The national monuments get their due.
Walker briefly recounts the history of the monuments (thank you, Teddy Roosevelt). Instead of the usual glossy photos, the text is paired with copious subtle watercolors, harmoniously arrayed with text on generous double-page spreads. Sparkling descriptions invite reader participation: “Imagine it’s 1892, and you’re arriving” in New York Harbor. “What will you see in the [pipestone] rocks?” Many monuments are in sites of superb natural beauty, but unlike the national parks, they must have historical, prehistorical, cultural, and/or scientific interest. Readers will find information on dinosaur fossils, geology, flora and fauna, and places important to Indigenous people, significant in history (Charles Young Buffalo Soldiers National Monument, Stonewall National Monument, the Belmont-Paul Women’s Equality National Monument), and/or connected to American leaders like Cesar Chavez.
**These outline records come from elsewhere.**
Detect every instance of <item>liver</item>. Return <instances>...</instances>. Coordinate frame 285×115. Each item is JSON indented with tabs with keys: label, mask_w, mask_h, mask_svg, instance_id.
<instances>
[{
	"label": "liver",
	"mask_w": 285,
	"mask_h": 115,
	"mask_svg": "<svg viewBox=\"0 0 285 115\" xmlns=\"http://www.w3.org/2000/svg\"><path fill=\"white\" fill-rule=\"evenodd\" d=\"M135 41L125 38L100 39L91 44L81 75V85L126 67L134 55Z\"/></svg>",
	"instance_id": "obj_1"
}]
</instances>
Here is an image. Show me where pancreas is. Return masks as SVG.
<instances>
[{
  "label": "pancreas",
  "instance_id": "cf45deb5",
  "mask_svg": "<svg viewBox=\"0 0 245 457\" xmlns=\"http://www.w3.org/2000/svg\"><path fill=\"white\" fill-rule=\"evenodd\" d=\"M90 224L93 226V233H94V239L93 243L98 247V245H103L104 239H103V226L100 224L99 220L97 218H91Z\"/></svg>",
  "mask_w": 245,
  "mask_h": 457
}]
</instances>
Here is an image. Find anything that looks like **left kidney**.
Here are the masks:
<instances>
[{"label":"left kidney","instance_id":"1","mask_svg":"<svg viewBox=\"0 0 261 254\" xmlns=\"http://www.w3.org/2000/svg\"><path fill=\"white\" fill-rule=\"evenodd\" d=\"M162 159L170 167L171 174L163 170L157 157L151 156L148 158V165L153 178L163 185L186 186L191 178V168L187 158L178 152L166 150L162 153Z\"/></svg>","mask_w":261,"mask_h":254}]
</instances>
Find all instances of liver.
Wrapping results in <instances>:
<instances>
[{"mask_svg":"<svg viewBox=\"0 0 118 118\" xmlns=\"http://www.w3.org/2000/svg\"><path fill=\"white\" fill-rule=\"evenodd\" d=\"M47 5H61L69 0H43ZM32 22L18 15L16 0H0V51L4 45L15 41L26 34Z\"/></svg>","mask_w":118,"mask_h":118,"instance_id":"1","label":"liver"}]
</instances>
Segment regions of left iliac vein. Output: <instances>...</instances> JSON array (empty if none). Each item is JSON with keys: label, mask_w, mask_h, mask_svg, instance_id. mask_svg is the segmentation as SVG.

Fascinating facts are interspersed (the Washington Monument is held together through friction and gravity rather than mortar; the Pullman workers’ 1894 strike helped establish Labor Day). Regional maps throughout indicate the locations of the various monuments, divided by area: East, Central, Southwest, Mountain West, West, Alaska, and Tropics. A calm, subdued palette and geometric-based forms that use washes rather than line allow for a maximum of information without fussiness and, with help from typography, evoke classic WPA posters.
A glorious monument to the national monuments.